Although the first self-service gas station in the US opened way back in 1947, until the late 1970s it was hard to find anything other than full-service stations with attendants who would cheerfully fill-up your tank, clean the windshield, and check the car’s tires and fluids. Despite the convenience they provided, those full-service stations slowly began to fall into disfavor as gasoline prices rose during the following decade. Today, full-service gasoline stations are almost impossible to find outside of Oregon and New Jersey, where state laws there prohibit self-service. No, really.

“Regular or ethyl?”

Before premium unleaded gasoline, there was something called “ethyl,” which is short for tetraethyl leaded gasoline. Motorists who wanted a higher-octane gasoline that eliminated engine knocking would typically pay a few cents more per gallon for ethyl — or “high test.” Leaded gasoline for cars was completely phased out of the US market in 1995.

“Beta or VHS?”

Back in the late 1980s, whenever I’d call my local video store to inquire if they had a particular movie available for rent on videotape, they’d ask me whether I wanted it in Beta or VHS. Eventually, DVDs — which have their own set of problems — killed off videotape. Meanwhile, streaming-video services like Netflix, Amazon Instant and HBO have all but killed off the brick-and-mortar video rental store.

“Layaway or cash-and-carry?”

Although layaway plans are making a bit of a comeback, they’re still relatively rare. Probably because, unlike credit credit cards, you don’t get what you’re paying for until you completely retire the bill — and that can be risky. Most layaway plans also charge additional fees. That’s why savvy shoppers prefer to save their money ahead of time — doing so allows them to purchase and carry home their merchandise on the same day.

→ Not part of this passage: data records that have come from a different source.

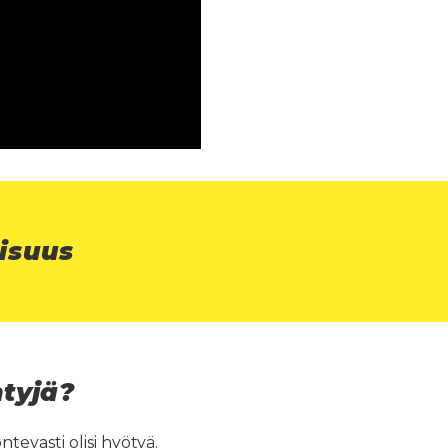
isuus
ntyjä?
ntevasti olisi hyötyä.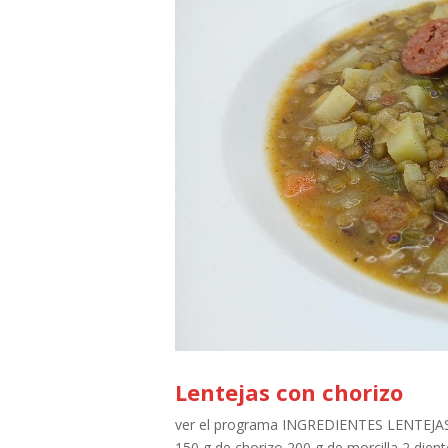
Lentejas con chorizo
ver el programa INGREDIENTES LENTEJAS
150 g de chorizo 200 g de morcilla 2 dien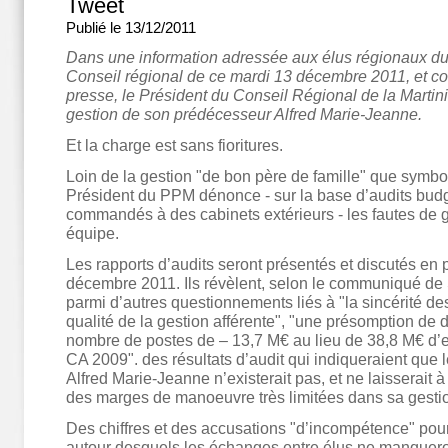
Tweet
Publié le 13/12/2011
Dans une information adressée aux élus régionaux dur
Conseil régional de ce mardi 13 décembre 2011, et 
presse, le Président du Conseil Régional de la Martin
gestion de son prédécesseur Alfred Marie-Jeanne.
Et la charge est sans fioritures.
Loin de la gestion "de bon père de famille" que symbol
Président du PPM dénonce - sur la base d’audits bud
commandés à des cabinets extérieurs - les fautes de 
équipe.
Les rapports d’audits seront présentés et discutés en 
décembre 2011. Ils révèlent, selon le communiqué de 
parmi d’autres questionnements liés à "la sincérité d
qualité de la gestion afférente", "une présomption de dé
nombre de postes de – 13,7 M€ au lieu de 38,8 M€ d’
CA 2009". des résultats d’audit qui indiqueraient que l
Alfred Marie-Jeanne n’existerait pas, et ne laisserait 
des marges de manoeuvre très limitées dans sa gestio
Des chiffres et des accusations "d’incompétence" pour
autour desquels les échanges entre élus ne manquero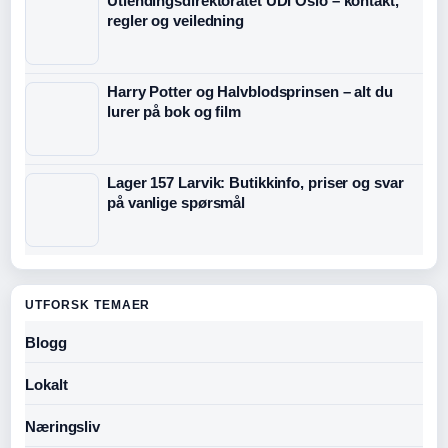
Utlendingsdirektoratet UDI Oslo – kontakt,
regler og veiledning
Harry Potter og Halvblodsprinsen – alt du
lurer på bok og film
Lager 157 Larvik: Butikkinfo, priser og svar
på vanlige spørsmål
UTFORSK TEMAER
Blogg
Lokalt
Næringsliv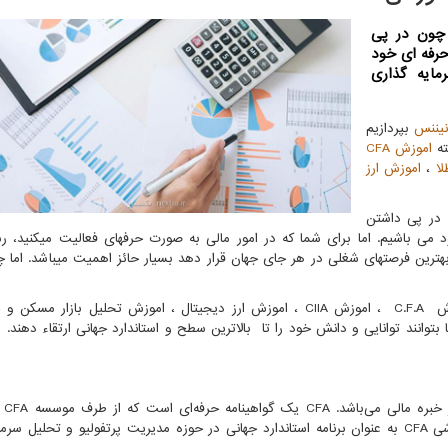
 چون در پی
حرفه ای خود
مایه گذاری
نیننس
بپردازیم
ته
اموزش
CFA
لا
،
اموزش ارز
 در پی داشتن
د می باشیم. اما برای شما که در امور مالی به صورت حرفه­ای فعالیت می­کنید، ر
وزش
C.F.A
، اموزش
CIIA
، اموزش ارز دیجیتال ، اموزش تحلیل بازار مسکن و 
توانند توانایی و دانش خود را تا بالاترین سطح و استاندارد جهانی ارتقاء دهند. اب
خبره مالی می‌باشد.
CFA
یک گواهینامه حرفه‌ا‌‌ی است که از طرف موسسه
CFA
د
شی
CFA
به عنوان برنامه استاندارد جهانی در حوزه مدیریت پرتفولیو و تحلیل سرما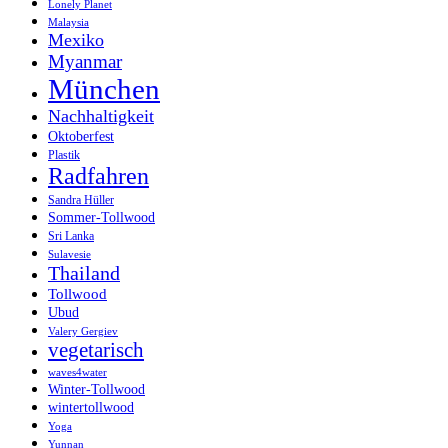
Lonely Planet
Malaysia
Mexiko
Myanmar
München
Nachhaltigkeit
Oktoberfest
Plastik
Radfahren
Sandra Hüller
Sommer-Tollwood
Sri Lanka
Sulavesie
Thailand
Tollwood
Ubud
Valery Gergiev
vegetarisch
waves4water
Winter-Tollwood
wintertollwood
Yoga
Yunnan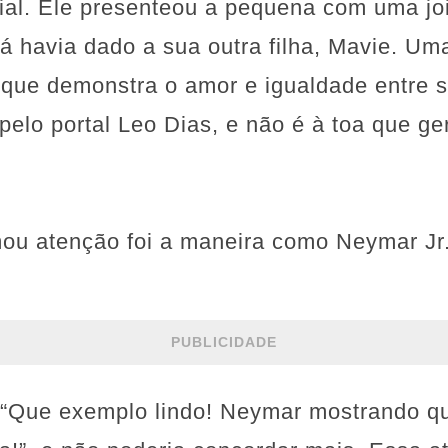
ial. Ele presenteou a pequena com uma jo
á havia dado a sua outra filha, Mavie. Um
 que demonstra o amor e igualdade entre s
 pelo portal Leo Dias, e não é à toa que g
u atenção foi a maneira como Neymar Jr. 
PUBLICIDADE
“Que exemplo lindo! Neymar mostrando q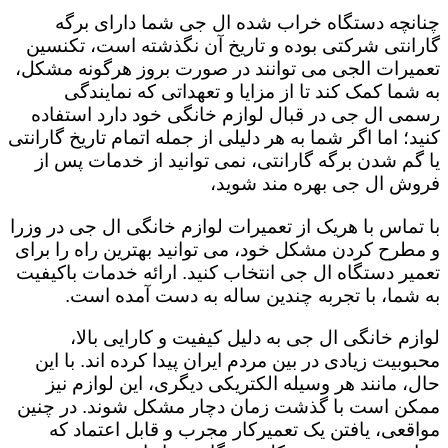
چنانچه دستگاه خراب شده ال جی شما دارای برگه
گارانتی شرکتی بوده و تاریخ آن نگذشته است، تکنسین
تعمیرات الجی می توانند در صورت بروز هرگونه مشکل،
به شما کمک کند تا از مزایا و تعهداتی که نمایندگی
رسمی ال جی در قبال لوازم خانگی خود دارد استفاده
کنید؛ اما اگر شما به هر دلیلی از جمله اتمام تاریخ گارانتی
یا گم شدن برگه گارانتی، نمی توانید از خدمات پس از
فروش ال جی بهره مند شوید،
با تماس با هریک از تعمیرات لوازم خانگی ال جی در وزرا
و مطرح کردن مشکل خود، می توانید بهترین راه را برای
تعمیر دستگاه ال جی انتخاب کنید. ارائه خدمات باکیفیت
به شما، با تجربه چندین ساله به دست آمده است.
لوازم خانگی ال جی به دلیل کیفیت و کارایی بالا،
محبوبیت زیادی در بین مردم ایران پیدا کرده اند. با این
حال، مانند هر وسیله الکتریکی دیگری، این لوازم نیز
ممکن است با گذشت زمان دچار مشکل شوند. در چنین
مواقعی، یافتن یک تعمیرکار مجرب و قابل اعتماد که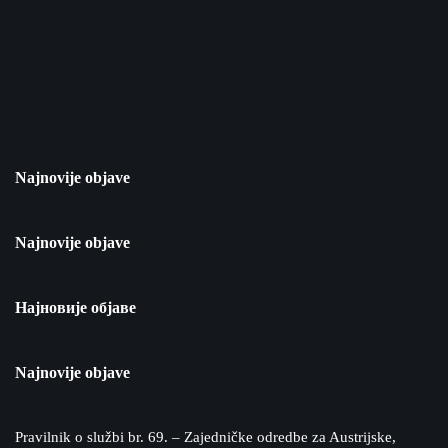
Najnovije objave
Najnovije objave
Најновије објаве
Najnovije objave
Pravilnik o službi br. 69. – Zajedničke odredbe za Austrijske,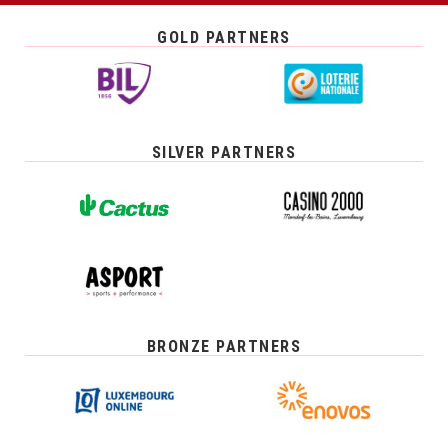
GOLD PARTNERS
SILVER PARTNERS
BRONZE PARTNERS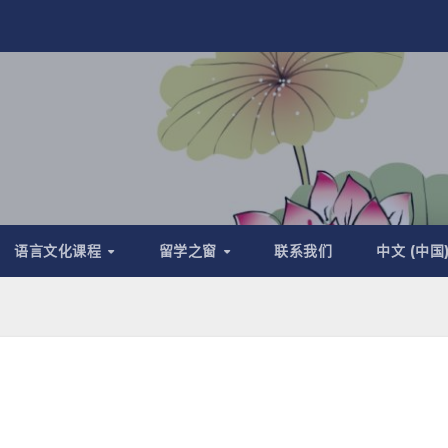
语言文化课程
留学之窗
联系我们
中文 (中国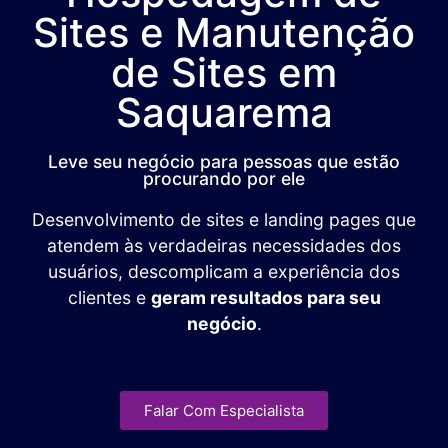
Sites e Manutenção
de Sites em
Saquarema
Leve seu negócio para pessoas que estão
procurando por ele
Desenvolvimento de sites e landing pages que
atendem às verdadeiras necessidades dos
usuários, descomplicam a experiência dos
clientes e
geram resultados para seu
negócio
.
Falar Com Especialista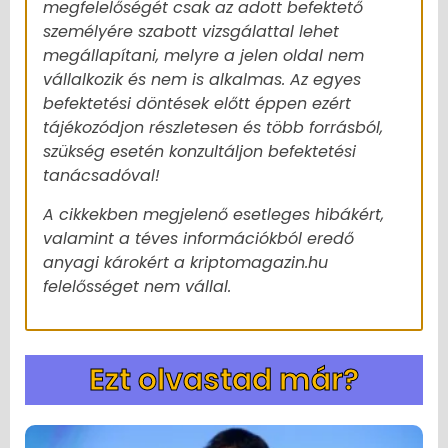
megfelelőségét csak az adott befektető
személyére szabott vizsgálattal lehet
megállapítani, melyre a jelen oldal nem
vállalkozik és nem is alkalmas. Az egyes
befektetési döntések előtt éppen ezért
tájékozódjon részletesen és több forrásból,
szükség esetén konzultáljon befektetési
tanácsadóval!
A cikkekben megjelenő esetleges hibákért,
valamint a téves információkból eredő
anyagi károkért a kriptomagazin.hu
felelősséget nem vállal.
Ezt olvastad már?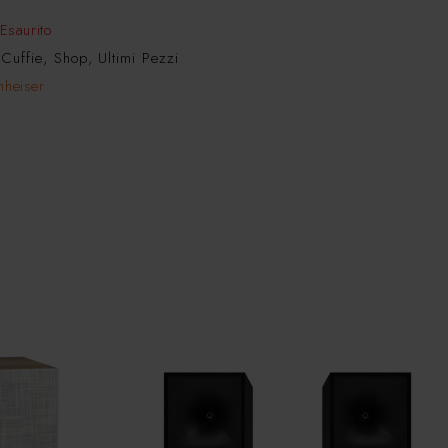
Esaurito
:
Cuffie
,
Shop
,
Ultimi Pezzi
nheiser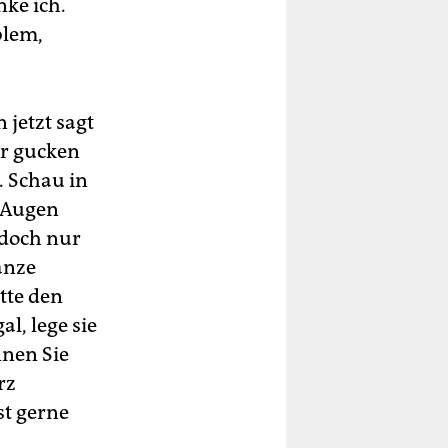
nke ich.
blem,
jetzt sagt
ir gucken
h. Schau in
n Augen
 doch nur
anze
tte den
l, lege sie
nnen Sie
rz
st gerne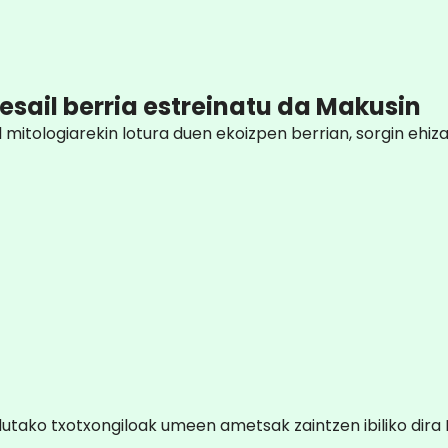
elesail berria estreinatu da Makusin
itologiarekin lotura duen ekoizpen berrian, sorgin ehiza
ndutako txotxongiloak umeen ametsak zaintzen ibiliko dira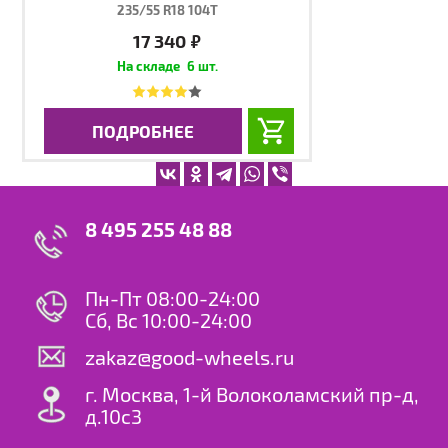
235/55 R18 104T
17 340
руб.
6 шт.
ПОДРОБНЕЕ
8 495 255 48 88
Пн-Пт 08:00-24:00
Сб, Вс 10:00-24:00
zakaz@good-wheels.ru
г. Москва, 1-й Волоколамский пр-д,
д.10с3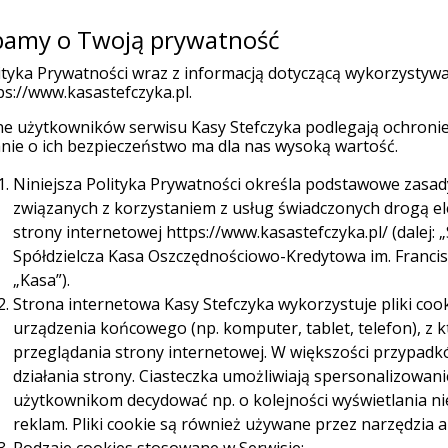
amy o Twoją prywatność
Placówk
(current)
 indywidualni
Firmy
Organizacje
ityka Prywatności wraz z informacją dotyczącą wykorzystyw
ps://www.kasastefczyka.pl.
e użytkowników serwisu Kasy Stefczyka podlegają ochronie
Ubezpieczenia
Promocje
W
nie o ich bezpieczeństwo ma dla nas wysoką wartość.
Niniejsza Polityka Prywatności określa podstawowe zasa
o dzień
Jak korzystać z BLIKA? Płatności w sklepach internetowych krok po k
związanych z korzystaniem z usług świadczonych drogą e
strony internetowej https://www.kasastefczyka.pl/ (dalej: „
a na dzień: 25-03-2026
Spółdzielcza Kasa Oszczędnościowo-Kredytowa im. Franciszk
„Kasa”).
Strona internetowa Kasy Stefczyka wykorzystuje pliki cook
urządzenia końcowego (np. komputer, tablet, telefon), z
 z
przeglądania strony internetowej. W większości przypadk
działania strony. Ciasteczka umożliwiają spersonalizowan
użytkownikom decydować np. o kolejności wyświetlania n
ości w
reklam. Pliki cookie są również używane przez narzędzia a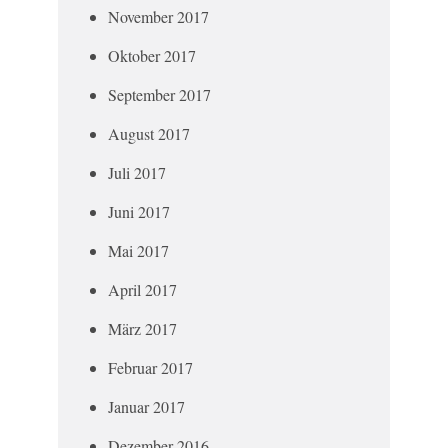
November 2017
Oktober 2017
September 2017
August 2017
Juli 2017
Juni 2017
Mai 2017
April 2017
März 2017
Februar 2017
Januar 2017
Dezember 2016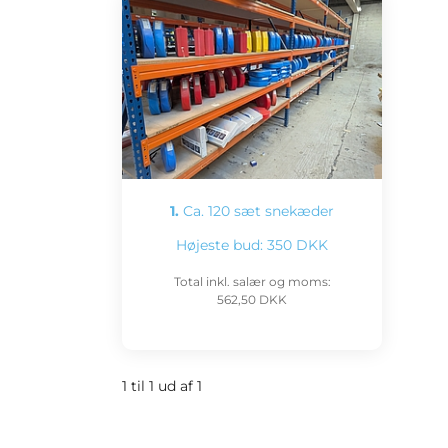
1.
Ca. 120 sæt snekæder
Højeste bud:
350 DKK
Total inkl. salær og moms:
562,50 DKK
1 til 1 ud af 1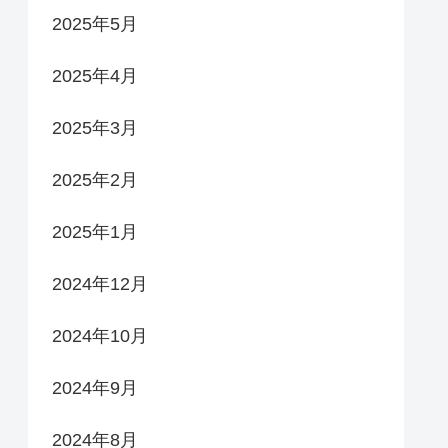
2025年5月
2025年4月
2025年3月
2025年2月
2025年1月
2024年12月
2024年10月
2024年9月
2024年8月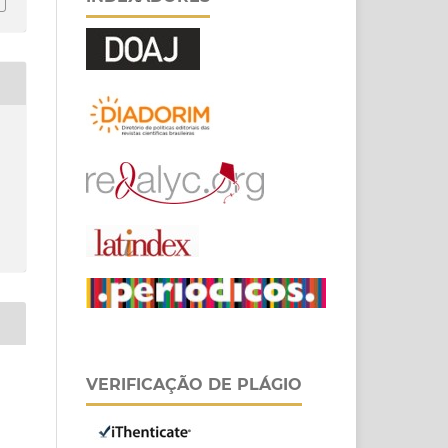
VERIFICAÇÃO DE PLÁGIO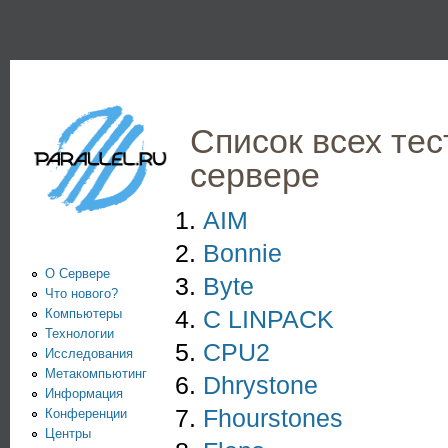
Пе
PARALLEL.RU -
Информационно-
аналитический
Список всех те
центр по
сервере
параллельным
вычислениям
AIM
Bonnie
О Сервере
Byte
Что нового?
C LINPACK
Компьютеры
Технологии
CPU2
Исследования
Метакомпьютинг
Dhrystone
Информация
Fhourstones
Конференции
Центры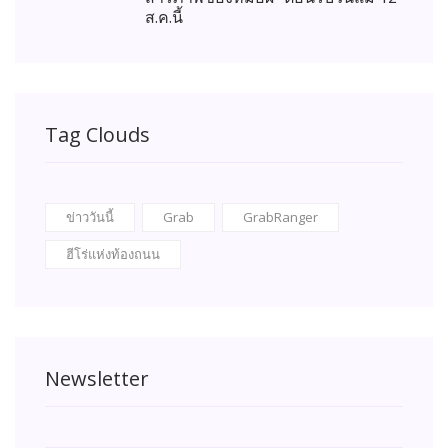
ส.ค.นี้
Tag Clouds
ข่าววันนี้
Grab
GrabRanger
ฮีโร่แห่งท้องถนน
Newsletter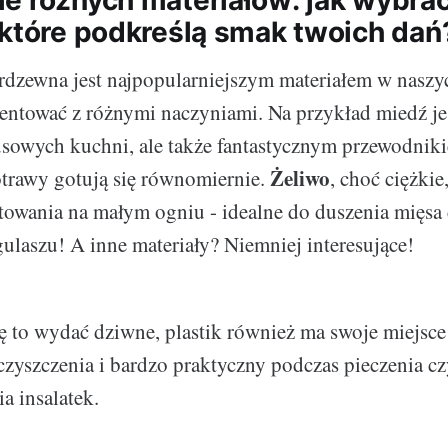
e różnych materiałów: jak wybra
 które podkreślą smak twoich dań
erdzewna jest najpopularniejszym materiałem w naszy
ntować z różnymi naczyniami. Na przykład miedź jes
sowych kuchni, ale także fantastycznym przewodniki
Żeliwo
trawy gotują się równomiernie.
, choć ciężkie
towania na małym ogniu - idealne do duszenia mięsa
ulaszu! A inne materiały? Niemniej interesujące!
ę to wydać dziwne, plastik również ma swoje miejsce
 czyszczenia i bardzo praktyczny podczas pieczenia c
 insalatek.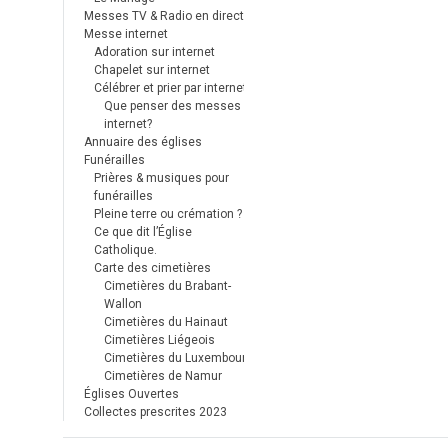
Messes TV & Radio en direct
Messe internet
Adoration sur internet
Chapelet sur internet
Célébrer et prier par internet
Que penser des messes
internet?
Annuaire des églises
Funérailles
Prières & musiques pour
funérailles
Pleine terre ou crémation ?
Ce que dit l’Église
Catholique.
Carte des cimetières
Cimetières du Brabant-
Wallon
Cimetières du Hainaut
Cimetières Liégeois
Cimetières du Luxembourg
Cimetières de Namur
Églises Ouvertes
Collectes prescrites 2023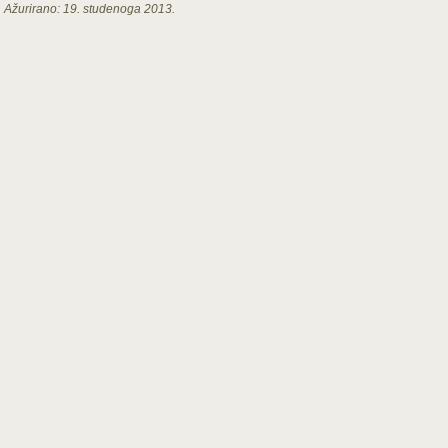
Ažurirano:
19. studenoga 2013.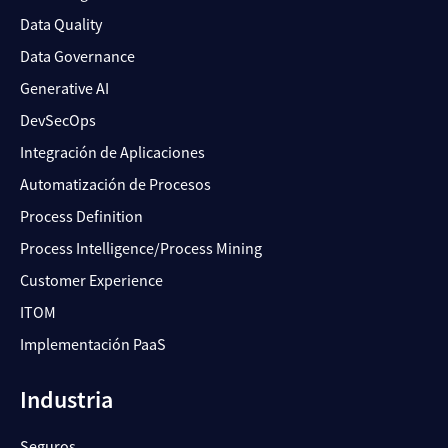
Data Quality
Data Governance
Generative AI
DevSecOps
Integración de Aplicaciones
Automatización de Procesos
Process Definition
Process Intelligence/Process Mining
Customer Experience
ITOM
Implementación PaaS
Industria
Seguros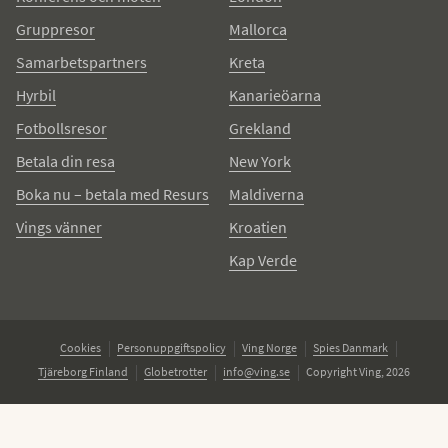
Gruppresor
Mallorca
Samarbetspartners
Kreta
Hyrbil
Kanarieöarna
Fotbollsresor
Grekland
Betala din resa
New York
Boka nu – betala med Resurs
Maldiverna
Vings vänner
Kroatien
Kap Verde
Cookies
Personuppgiftspolicy
Ving Norge
Spies Danmark
Tjäreborg Finland
Globetrotter
info@ving.se
Copyright Ving, 2026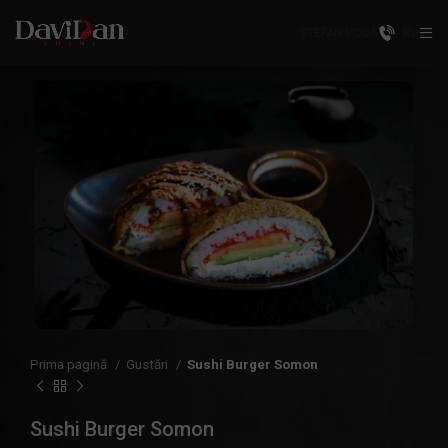
ȘTEFAN VODĂ
RU
Prima pagină
Gustări
Sushi Burger Somon
Sushi Burger Somon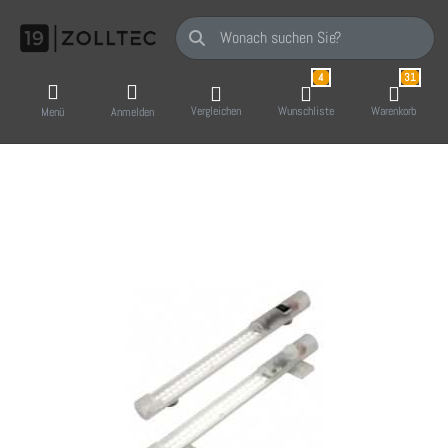
Geben Sie einen Suchbegriff ein. Während Sie
4
31
Vergleichen
Wunschliste
Warenkorb
Menü
Anmelden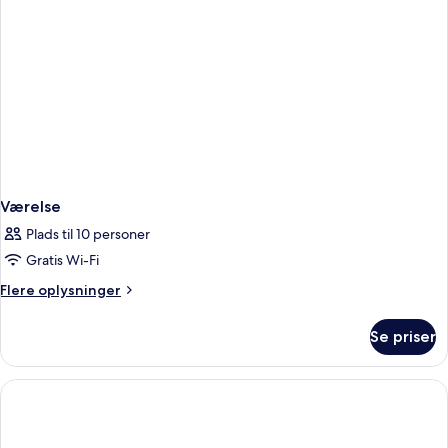
Værelse
Plads til 10 personer
Gratis Wi-Fi
Flere
Flere oplysninger
oplysninger
om
Se priser
Værelse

“Cassette or 8-track tape?”

If you’re under 45, ask Mom or Dad about the horrors of 8-track tapes. How anybody thought they were a good idea is beyond me. I think I’ll leave it at that.

“What floor, please?”

Believe it or not, there were department stores that had employees operating elevators as recently as the 1970s. I know this because I have a family member who used to be an elevator operator. Today, the stores expect you to push the elevator buttons. No, I’m not complaining. It’s just an observation.

Photo Credit: dok1


  1. 1

    Duane says

    Interesting reminisces. I remember all these and more. Prior to the advent of the 8-track tape player, there was a device that would play 45 rpm records in your car but I think only if you were parked. The 8 track tape liberated the driver to listen to their music while driving. What a technological innovation!
    Oh yes and what about Gas Wars. Service stations near each other where I am from would actually place signs up stating a Gas War was on and sell their gasoline for less than their neighbor stations. They would drop prices over and over to be the least expensive to draw the customers in. One time as a small boy in 1963 my Dad drove 5 miles out of town to buy gas for 11.9 cents per gallon because he heard there was a gas war in a nearby town. He saved so much by driving out there, he gave me a bottle of pop for riding out there with him!